___ Exercise data

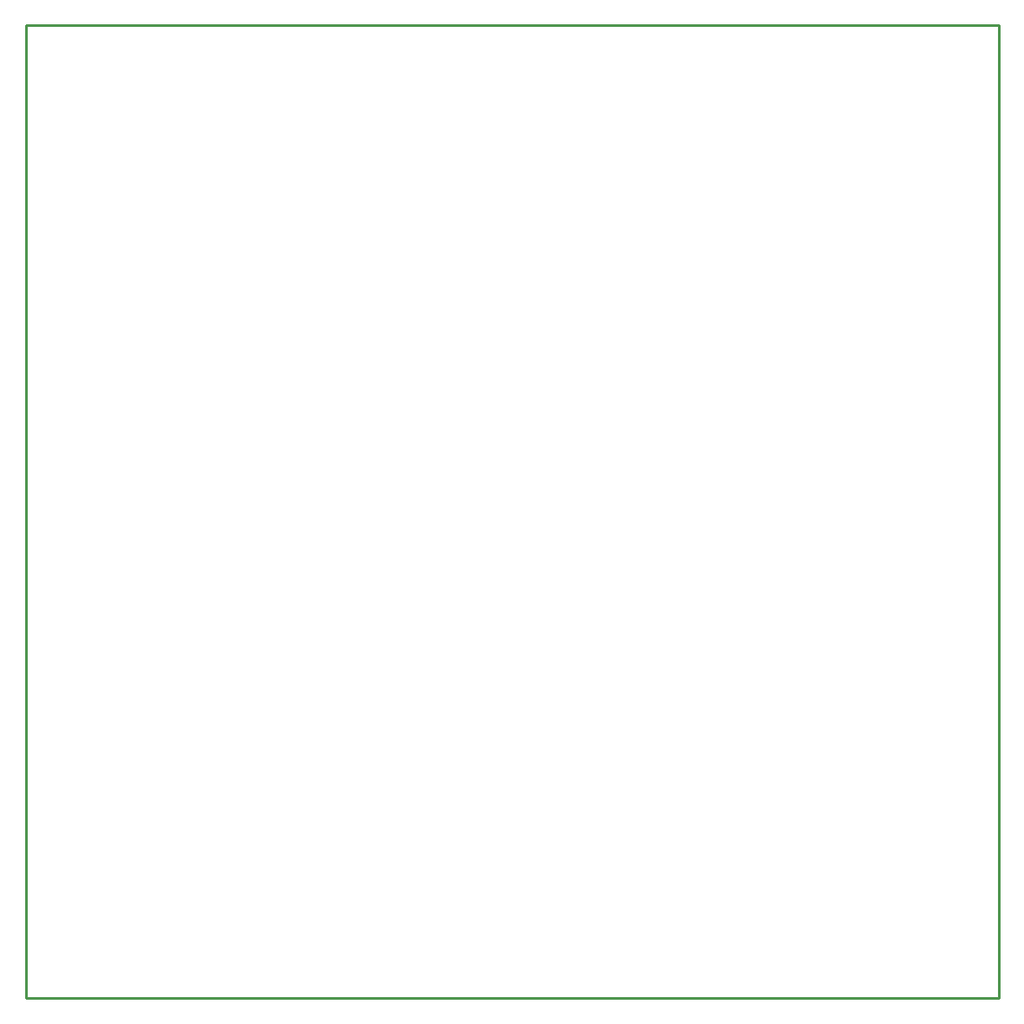
<source format=gbr>
%TF.GenerationSoftware,Altium Limited,Altium Designer,21.8.1 (53)*%
G04 Layer_Color=16711935*
%FSLAX43Y43*%
%MOMM*%
%TF.SameCoordinates,048A42BD-2BC6-4B9E-88CB-C2FB4D5E15D7*%
%TF.FilePolarity,Positive*%
%TF.FileFunction,Keep-out,Top*%
%TF.Part,Single*%
G01*
G75*
%TA.AperFunction,NonConductor*%
%ADD11C,0.254*%
D11*
X0Y0D02*
Y95000D01*
X95000Y0D02*
Y95000D01*
X0D02*
X95000D01*
X0Y0D02*
X95000D01*
%TF.MD5,8671457338db4684eafdda891ad90739*%
M02*

</source>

______

To-do item: Please repeat every record above exactly, leaving the pictures out.

Expected output:
<source format=gbr>
%TF.GenerationSoftware,Altium Limited,Altium Designer,21.8.1 (53)*%
G04 Layer_Color=16711935*
%FSLAX43Y43*%
%MOMM*%
%TF.SameCoordinates,048A42BD-2BC6-4B9E-88CB-C2FB4D5E15D7*%
%TF.FilePolarity,Positive*%
%TF.FileFunction,Keep-out,Top*%
%TF.Part,Single*%
G01*
G75*
%TA.AperFunction,NonConductor*%
%ADD11C,0.254*%
D11*
X0Y0D02*
Y95000D01*
X95000Y0D02*
Y95000D01*
X0D02*
X95000D01*
X0Y0D02*
X95000D01*
%TF.MD5,8671457338db4684eafdda891ad90739*%
M02*

</source>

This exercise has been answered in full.